**Task statement**
Write the next part of the text on Citigroup's 3.00% Notes Due 2026, picking up after its final sentence.

---------- Page text ----------

3.00% Notes Due 2026

 

The notes mature on May 15, 2026 and will bear interest at the fixed rate per annum indicated below. Interest will be payable semi-annually. We do not have the right to redeem the notes prior to maturity.

The notes are senior unsecured debt securities of Citigroup Inc. All payments due on the notes are subject to the credit risk of Citigroup Inc. If Citigroup Inc. defaults on its payment obligations, you could lose some or all of your investment.

KEY TERMS

Issuer: Citigroup Inc.
Stated principal amount: $1,000 per note
Aggregate stated principal amount: $10,700,000
Pricing date: May 2, 2016
Issue date: May 5, 2016
Maturity date: May 15, 2026
Payment at maturity: $1,000 per note plus any accrued and unpaid interest.
Interest: On each interest payment date, for each note you hold at the close of business on the applicable regular record date, we will pay you an interest payment calculated as follows: $1,000 × interest rate per annum × day count fraction.  The regular record date for any interest payment date is the business day preceding that interest payment date.  Notwithstanding the foregoing, the interest payment due at maturity will be paid to the persons who hold the notes on the maturity date.
Interest rate per annum: 3.00%
Interest payment dates: Semi-annually on the 15th day of each May and November of each year, beginning on November 15, 2016 and ending on the maturity date.
Postponement for non-business days: If any interest payment date or the maturity date is not a business day, the payment required to be made on that day will be made on the next succeeding business day, and no additional interest will accrue as a result of the delay in payment.  A “business day” is any day that is not a Saturday or Sunday and that, in New York City, is not a day on which banking institutions are authorized or obligated by law or executive order to close.

---------- Exercise data ----------

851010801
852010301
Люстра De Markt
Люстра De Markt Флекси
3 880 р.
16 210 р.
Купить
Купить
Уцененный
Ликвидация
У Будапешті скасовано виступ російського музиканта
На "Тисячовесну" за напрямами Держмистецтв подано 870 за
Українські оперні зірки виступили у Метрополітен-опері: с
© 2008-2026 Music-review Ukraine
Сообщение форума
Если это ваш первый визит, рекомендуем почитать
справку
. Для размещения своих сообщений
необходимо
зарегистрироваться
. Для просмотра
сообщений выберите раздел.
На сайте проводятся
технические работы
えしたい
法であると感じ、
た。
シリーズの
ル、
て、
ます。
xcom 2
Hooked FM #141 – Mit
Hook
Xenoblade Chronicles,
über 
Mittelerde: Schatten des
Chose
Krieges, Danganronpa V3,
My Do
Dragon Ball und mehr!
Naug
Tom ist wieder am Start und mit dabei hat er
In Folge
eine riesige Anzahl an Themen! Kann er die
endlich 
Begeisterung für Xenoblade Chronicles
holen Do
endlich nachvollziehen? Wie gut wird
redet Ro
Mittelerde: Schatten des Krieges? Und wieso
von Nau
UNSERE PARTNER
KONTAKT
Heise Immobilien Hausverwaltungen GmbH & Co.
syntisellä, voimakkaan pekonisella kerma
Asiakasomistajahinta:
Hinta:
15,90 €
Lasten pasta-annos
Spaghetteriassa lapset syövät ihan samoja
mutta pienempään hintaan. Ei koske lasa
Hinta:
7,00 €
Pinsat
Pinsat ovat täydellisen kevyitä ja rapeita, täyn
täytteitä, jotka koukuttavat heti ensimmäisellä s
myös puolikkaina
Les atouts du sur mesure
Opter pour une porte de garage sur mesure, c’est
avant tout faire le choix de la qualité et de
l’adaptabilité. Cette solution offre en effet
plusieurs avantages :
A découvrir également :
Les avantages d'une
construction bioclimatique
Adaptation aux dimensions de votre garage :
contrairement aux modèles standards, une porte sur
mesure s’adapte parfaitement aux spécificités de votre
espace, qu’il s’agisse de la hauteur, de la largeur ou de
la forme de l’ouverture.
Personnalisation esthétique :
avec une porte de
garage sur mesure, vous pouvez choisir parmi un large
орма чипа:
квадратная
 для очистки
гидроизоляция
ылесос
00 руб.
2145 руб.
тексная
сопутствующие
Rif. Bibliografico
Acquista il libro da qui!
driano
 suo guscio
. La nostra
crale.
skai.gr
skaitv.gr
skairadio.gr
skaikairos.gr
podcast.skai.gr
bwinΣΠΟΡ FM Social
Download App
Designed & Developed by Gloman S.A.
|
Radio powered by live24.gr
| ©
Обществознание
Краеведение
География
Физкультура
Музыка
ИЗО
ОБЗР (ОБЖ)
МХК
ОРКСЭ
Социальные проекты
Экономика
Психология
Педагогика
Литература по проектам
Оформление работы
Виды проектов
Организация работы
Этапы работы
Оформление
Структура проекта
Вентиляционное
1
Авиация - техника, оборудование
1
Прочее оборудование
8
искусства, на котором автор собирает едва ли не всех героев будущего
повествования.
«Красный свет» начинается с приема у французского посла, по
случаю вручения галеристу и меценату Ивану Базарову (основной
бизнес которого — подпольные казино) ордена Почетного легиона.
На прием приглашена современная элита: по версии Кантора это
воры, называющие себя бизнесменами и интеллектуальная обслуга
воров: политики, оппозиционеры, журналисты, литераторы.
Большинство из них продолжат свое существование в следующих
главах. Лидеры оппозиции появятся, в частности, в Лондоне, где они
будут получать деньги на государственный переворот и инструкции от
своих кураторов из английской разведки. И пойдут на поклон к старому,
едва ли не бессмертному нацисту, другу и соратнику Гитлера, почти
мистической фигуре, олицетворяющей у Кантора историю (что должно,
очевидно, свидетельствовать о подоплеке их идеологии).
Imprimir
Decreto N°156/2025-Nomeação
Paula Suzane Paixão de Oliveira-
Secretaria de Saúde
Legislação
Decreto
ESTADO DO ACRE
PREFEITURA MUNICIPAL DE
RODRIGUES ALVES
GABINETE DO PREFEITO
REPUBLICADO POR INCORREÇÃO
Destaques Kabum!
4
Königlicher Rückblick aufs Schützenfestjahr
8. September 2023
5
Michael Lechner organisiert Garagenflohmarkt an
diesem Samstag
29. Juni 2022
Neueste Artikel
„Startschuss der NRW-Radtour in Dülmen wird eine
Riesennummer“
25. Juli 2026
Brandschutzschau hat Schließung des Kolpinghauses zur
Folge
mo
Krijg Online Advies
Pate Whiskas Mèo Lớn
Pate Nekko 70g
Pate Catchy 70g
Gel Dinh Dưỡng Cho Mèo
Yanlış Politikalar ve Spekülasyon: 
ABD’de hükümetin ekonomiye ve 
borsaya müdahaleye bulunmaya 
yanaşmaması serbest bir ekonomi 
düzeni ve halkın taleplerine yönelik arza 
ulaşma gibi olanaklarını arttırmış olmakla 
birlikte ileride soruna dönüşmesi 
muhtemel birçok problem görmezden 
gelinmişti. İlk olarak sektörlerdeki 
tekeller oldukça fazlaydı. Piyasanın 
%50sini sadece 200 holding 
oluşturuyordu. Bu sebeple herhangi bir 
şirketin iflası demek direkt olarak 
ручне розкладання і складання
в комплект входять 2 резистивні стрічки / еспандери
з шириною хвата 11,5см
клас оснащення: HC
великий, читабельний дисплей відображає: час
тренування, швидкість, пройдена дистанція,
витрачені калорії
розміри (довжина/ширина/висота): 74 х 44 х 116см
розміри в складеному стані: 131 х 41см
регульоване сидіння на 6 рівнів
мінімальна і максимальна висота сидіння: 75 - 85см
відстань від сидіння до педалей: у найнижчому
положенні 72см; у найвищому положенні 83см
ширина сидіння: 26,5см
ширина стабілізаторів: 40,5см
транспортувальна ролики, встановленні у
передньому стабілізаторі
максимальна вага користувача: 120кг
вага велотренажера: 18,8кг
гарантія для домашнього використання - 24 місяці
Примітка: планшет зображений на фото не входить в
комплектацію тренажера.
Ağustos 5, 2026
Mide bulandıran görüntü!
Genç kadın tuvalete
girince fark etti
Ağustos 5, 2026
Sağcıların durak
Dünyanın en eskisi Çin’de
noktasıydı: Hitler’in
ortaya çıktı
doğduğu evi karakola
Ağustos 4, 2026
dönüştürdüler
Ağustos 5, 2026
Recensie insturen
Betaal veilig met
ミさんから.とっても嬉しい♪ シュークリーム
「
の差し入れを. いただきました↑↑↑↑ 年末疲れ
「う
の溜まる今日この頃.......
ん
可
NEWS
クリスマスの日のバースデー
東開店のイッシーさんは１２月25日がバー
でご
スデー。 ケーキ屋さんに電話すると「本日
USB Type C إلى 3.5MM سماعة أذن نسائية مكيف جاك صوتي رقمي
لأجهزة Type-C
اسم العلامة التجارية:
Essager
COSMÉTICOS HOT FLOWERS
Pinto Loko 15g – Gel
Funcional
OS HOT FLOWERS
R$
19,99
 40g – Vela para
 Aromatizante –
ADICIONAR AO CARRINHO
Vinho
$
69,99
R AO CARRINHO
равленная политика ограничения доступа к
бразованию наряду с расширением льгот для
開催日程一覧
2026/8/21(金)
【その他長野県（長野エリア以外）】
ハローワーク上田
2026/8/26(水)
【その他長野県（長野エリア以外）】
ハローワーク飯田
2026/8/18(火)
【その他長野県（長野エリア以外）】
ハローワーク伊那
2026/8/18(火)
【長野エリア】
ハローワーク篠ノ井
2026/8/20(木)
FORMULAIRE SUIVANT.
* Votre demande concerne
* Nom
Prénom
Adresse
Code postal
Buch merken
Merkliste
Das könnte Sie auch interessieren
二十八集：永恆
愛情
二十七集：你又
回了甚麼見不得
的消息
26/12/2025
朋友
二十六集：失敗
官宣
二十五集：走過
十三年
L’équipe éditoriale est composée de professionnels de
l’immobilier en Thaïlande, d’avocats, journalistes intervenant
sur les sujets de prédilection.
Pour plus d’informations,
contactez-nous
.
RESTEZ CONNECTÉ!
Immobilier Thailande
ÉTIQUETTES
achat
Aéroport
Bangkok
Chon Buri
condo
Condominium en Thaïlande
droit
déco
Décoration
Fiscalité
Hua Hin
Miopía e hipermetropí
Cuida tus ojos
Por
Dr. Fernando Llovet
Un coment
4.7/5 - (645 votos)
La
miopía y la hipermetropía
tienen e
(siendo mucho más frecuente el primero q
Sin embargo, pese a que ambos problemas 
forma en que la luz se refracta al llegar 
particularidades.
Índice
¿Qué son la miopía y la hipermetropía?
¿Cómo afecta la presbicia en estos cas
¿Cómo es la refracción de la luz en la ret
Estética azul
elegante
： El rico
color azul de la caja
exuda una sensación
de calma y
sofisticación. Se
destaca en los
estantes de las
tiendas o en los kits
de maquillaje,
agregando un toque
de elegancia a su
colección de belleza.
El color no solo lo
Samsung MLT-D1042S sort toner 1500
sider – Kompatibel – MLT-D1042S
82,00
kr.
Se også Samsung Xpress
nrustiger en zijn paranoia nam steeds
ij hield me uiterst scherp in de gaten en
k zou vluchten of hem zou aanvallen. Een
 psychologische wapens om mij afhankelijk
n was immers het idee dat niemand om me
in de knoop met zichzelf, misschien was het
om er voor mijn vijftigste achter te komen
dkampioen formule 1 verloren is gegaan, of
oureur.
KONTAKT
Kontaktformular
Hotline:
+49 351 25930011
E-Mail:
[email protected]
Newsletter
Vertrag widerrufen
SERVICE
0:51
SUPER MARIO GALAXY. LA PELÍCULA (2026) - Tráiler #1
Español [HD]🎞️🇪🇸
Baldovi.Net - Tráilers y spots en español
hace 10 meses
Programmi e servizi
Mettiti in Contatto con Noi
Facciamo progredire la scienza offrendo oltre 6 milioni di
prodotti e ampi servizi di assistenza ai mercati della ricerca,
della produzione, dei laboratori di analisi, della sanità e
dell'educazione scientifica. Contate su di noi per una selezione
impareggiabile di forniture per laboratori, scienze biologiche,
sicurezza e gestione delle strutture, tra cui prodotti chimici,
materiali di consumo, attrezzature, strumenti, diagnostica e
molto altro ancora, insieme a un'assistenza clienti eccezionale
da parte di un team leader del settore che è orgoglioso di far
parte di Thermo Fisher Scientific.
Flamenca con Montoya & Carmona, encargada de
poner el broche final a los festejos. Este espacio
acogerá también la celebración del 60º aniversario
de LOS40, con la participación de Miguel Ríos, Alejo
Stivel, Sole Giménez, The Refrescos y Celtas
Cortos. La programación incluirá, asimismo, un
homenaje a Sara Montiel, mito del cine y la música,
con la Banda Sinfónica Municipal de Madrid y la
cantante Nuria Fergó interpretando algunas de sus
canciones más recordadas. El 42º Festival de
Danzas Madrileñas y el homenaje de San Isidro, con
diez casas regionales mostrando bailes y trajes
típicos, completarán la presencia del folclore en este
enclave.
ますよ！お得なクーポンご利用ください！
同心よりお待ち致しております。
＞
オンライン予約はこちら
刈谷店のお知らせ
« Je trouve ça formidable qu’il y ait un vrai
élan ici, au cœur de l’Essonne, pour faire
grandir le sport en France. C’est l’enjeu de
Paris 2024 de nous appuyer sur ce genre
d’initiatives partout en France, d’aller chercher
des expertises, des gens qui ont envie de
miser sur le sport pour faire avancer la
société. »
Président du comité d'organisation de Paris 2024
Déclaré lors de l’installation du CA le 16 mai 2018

----------

**Reply to the exercise**
Day count fraction: For any interest payment date: (i) the number of calendar days from and including the immediately preceding interest payment date (or the issue date in the case of the first interest payment date) to but excluding the current interest payment date, where each complete one-month period (measured from and including a given numerical date in one month to but excluding the same numerical date in the next month) is deemed to contain 30 calendar days divided by (ii) 360.
Survivor’s option: The notes are Survivor’s Option Notes. The representative of a deceased beneficial owner of the notes will have the right to request early repayment of the notes, subject to the terms and limitations described in this pricing supplement in the section “Repayment Upon Death.”  
CUSIP/ISIN: 1730T3BA0 / US1730T3BA00
Listing: The notes will not be listed on any securities exchange and, accordingly, may have limited or no liquidity. You should not invest in the notes unless you are willing to hold them to maturity.
Underwriters: Citigroup Global Markets Inc. (“CGMI”), an affiliate of Citigroup Inc., as lead agent, and Incapital LLC, as agent, each acting as principal.
Underwriting fee and issue price: Issue price Underwriting fee (1) Proceeds to issuer
Per note: $1,000.00 $18.00 $982.00
Total: $10,700,000.00 $192,600.00 $10,507,400.00

(1) For more information on the distribution of the notes, see “Supplemental Plan of Distribution” in this pricing supplement. In addition to the underwriting fee, CGMI and its affiliates may profit from hedging activity related to the notes, even if the value of the notes declines. See “Use of Proceeds and Hedging” in the accompanying prospectus.

 

Investing in the notes involves risks. See “Risk Factors Relating to the Notes” beginning on page PS-2.

 

Neither the Securities and Exchange Commission nor any state securities commission has approved or disapproved of the notes or determined that this pricing supplement and the accompanying prospectus supplement and prospectus is truthful or complete. Any representation to the contrary is a criminal offense.

 

You should read this pricing supplement together with the accompanying prospectus supplement and prospectus, which can be accessed via the following hyperlink:

 

Prospectus Supplement and Prospectus each dated November 13, 2013

 

The notes are not bank deposits and are not insured or guaranteed by the Federal Deposit Insurance Corporation or any other governmental agency, nor are they obligations of, or guaranteed by, a bank.

 

Citigroup Global Markets Incapital LLC
   

 

 

Citigroup Inc.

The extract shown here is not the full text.